Guide Camp Report  Jan-Feb: Families & Friends - The Heart of the Matter!

Noly Lira
We are in full swing with our Gray Whale season here at San Ignacio Lagoon, and as whales and people once again converge on this special body of water, it seems to bring out the best in both species.  It’s barely a month into the season, but we have already witnessed many of the wonderful behaviors of the Pacific Gray Whales that have migrated down from their summer feeding grounds.  

The adult whales have been playing and socializing, while the cows have been nursing, nurturing and teaching their young calves all about the lagoon.

While the whales have made their arduous journey from thousands of miles away, our guests have also traveled great distances to watch them.  So far, we have had visitors from all over the United States, some have driven from Arizona & Texas, and others have flown in from Germany and the United Kingdom.  

Our guests have included inquisitive professionals from many fields of scientific study, as well as people just looking to make another check on their bucket list.  

They all eventually become an extended family by the end of their unique experience at Campo Cortez.


Witnessing a wild, 50-ton mother gray whale nudging her baby up to the side of a panga, so that members of another species can caress them is a truly remarkable experience that isn’t found anywhere else on earth.  When I am doing my own observations with my cetacean research, I marvel at the whales' behaviors and often wonder, which of the two species is doing the "observing".

There are so many various activities to participate in at Campo Cortez, including beginning your morning with a meditative stretch, kayaking, walking the camp and observing the many incredible birds and flora, and even trying your hand at shaping the perfect (and authentic) tortilla in the camp's family kitchen.

Or decompress with a dance, or do nothing at all.

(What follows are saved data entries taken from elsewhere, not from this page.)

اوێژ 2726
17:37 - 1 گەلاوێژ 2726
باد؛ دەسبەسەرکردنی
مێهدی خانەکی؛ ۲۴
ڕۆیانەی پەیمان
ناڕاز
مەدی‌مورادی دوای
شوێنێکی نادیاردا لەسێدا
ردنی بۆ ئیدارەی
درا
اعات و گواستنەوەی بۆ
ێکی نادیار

Either way, we are all looking forward to experiencing many more activities in and around the lagoon and of course incredible whale encounters.  Everyone here at camp hopes you can join us soon.
Noly, Naturalist/Guide- Baja Eco Tours

Friday, February 17, 2017

Guide Report: San Ignacio Lagoon

Happy Days

Report from Campo Cortez at San Ignacio LagoonGray Whale Blog & update 

February 17, 2017
By Lorna Kate Hill

Things are really spicing up here at San Ignacio Lagoon. We now have over 200 whales in the lagoon and Campo Cortez is full! We have the Gray Whale Reseerch group visiting from Oregon and they are pretty excited to be here. Lots of gray whale enthusiasts amongst us, ready to have fun with the whales. There has been a lot of mating happening recently amongst the whales, some groups were able to witness the action for a good amount time. It proves to be quite some show!

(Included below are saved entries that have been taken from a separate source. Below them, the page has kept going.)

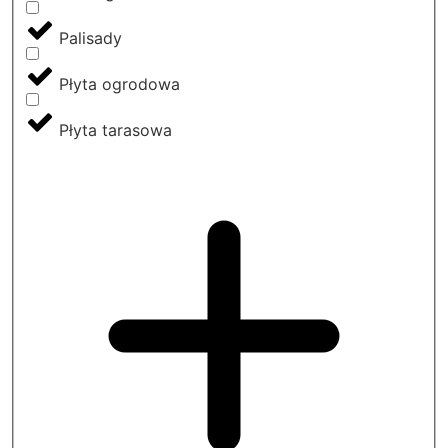
Palisady
Płyta ogrodowa
Płyta tarasowa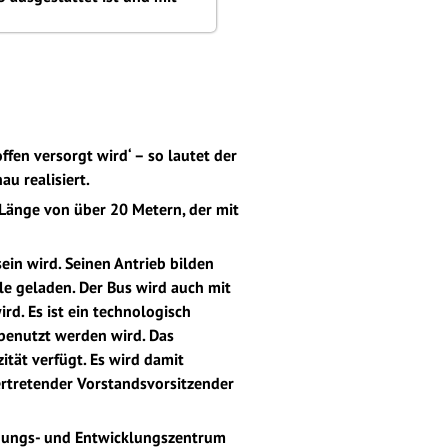
fen versorgt wird‘ – so lautet der
u realisiert.
Länge von über 20 Metern, der mit
in wird. Seinen Antrieb bilden
le geladen. Der Bus wird auch mit
rd. Es ist ein technologisch
 benutzt werden wird. Das
tät verfügt. Es wird damit
lvertretender Vorstandsvorsitzender
chungs- und Entwicklungszentrum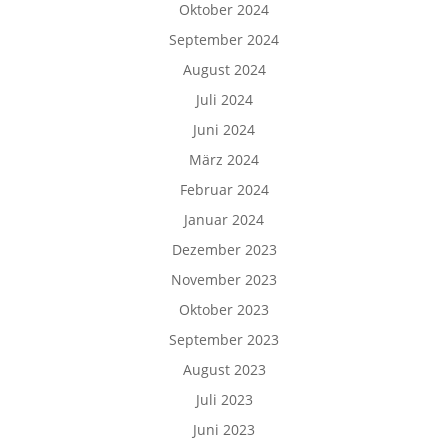
Oktober 2024
September 2024
August 2024
Juli 2024
Juni 2024
März 2024
Februar 2024
Januar 2024
Dezember 2023
November 2023
Oktober 2023
September 2023
August 2023
Juli 2023
Juni 2023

There is a juvenile male whale in the lagoon that has been named Leonardo. Leonardo loves to play and usually comes up to the boat for a rub and sometimes even a kiss! He is easy to spot as he has almost a fully white rostrum with lots and lots of barnacles. Watch those fingers as you're giving him a rub as you might even get a handful of barnacles at the same time!


Friday, February 10, 2017

Gray Whale Census: February 9, 2017 for San Ignacio Lagoon

Gray Whale Census at San Ignacio Lagoon

February 9, 2017

Location:  Laguna San Ignacio, BCS, Mexico

Adults:  116
Calves:  68

Total:    184

Wednesday, February 8, 2017

Spring times: Guide Report

I always love this time of year… It’s a feeling of new, a feeling of rebirth, although it comes from a pattern of something that has happened before. The whales are very active now, we can see their sense of spirit, perhaps we can call it excitement – it’s a big time for them. The mothers have their calves and everyday they must teach them the necessary knowledge before their big journey back up North. There are 3 juvenile males in the lagoon who just love to put on a performance. We see one of them spy-hopping continually in the waves and another just loves to dive, showing off his fluke as he dives down. Sometimes they come to the boat, one at each side and they just lie below the surface, looking up at us, their big eyes even bigger when magnified in the water.

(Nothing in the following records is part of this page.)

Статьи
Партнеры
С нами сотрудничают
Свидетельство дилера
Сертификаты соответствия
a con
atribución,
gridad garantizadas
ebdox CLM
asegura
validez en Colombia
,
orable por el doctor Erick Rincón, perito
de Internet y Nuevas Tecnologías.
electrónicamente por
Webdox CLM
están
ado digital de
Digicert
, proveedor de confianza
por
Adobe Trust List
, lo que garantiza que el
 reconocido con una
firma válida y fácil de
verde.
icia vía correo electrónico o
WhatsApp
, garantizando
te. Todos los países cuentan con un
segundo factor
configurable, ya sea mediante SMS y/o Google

We have another exciting “birth” in the camp and that is in the form of our feathered friends. One of the nests that houses that Osprey has now got 3 little eggs! We need to do a check around this time to see whether there are eggs in the nest as it is our duty to take care of the Osprey as much as possible. San Ignacio Lagoon is not only a sanctuary for the whales but also for the birds – there are about 50 different species of birds found here at the lagoon, it has also been noted that there are more Ospreys nesting here than usual… our nest-protection efforts have worked!
What we try to ask people when they come is not to stand too long near the nests of the Ospreys, especially when they have eggs, as the birds fly off when you come close, therefore the eggs are exposed. If they are exposed for more than 15 minutes, they will get cold and die. So please bring your long lenses or just enjoy from a distance!

What an enjoyment it is to see it all coming to life, it's getting busy.... 

Looking forward to seeing you all here at Campo Cortez!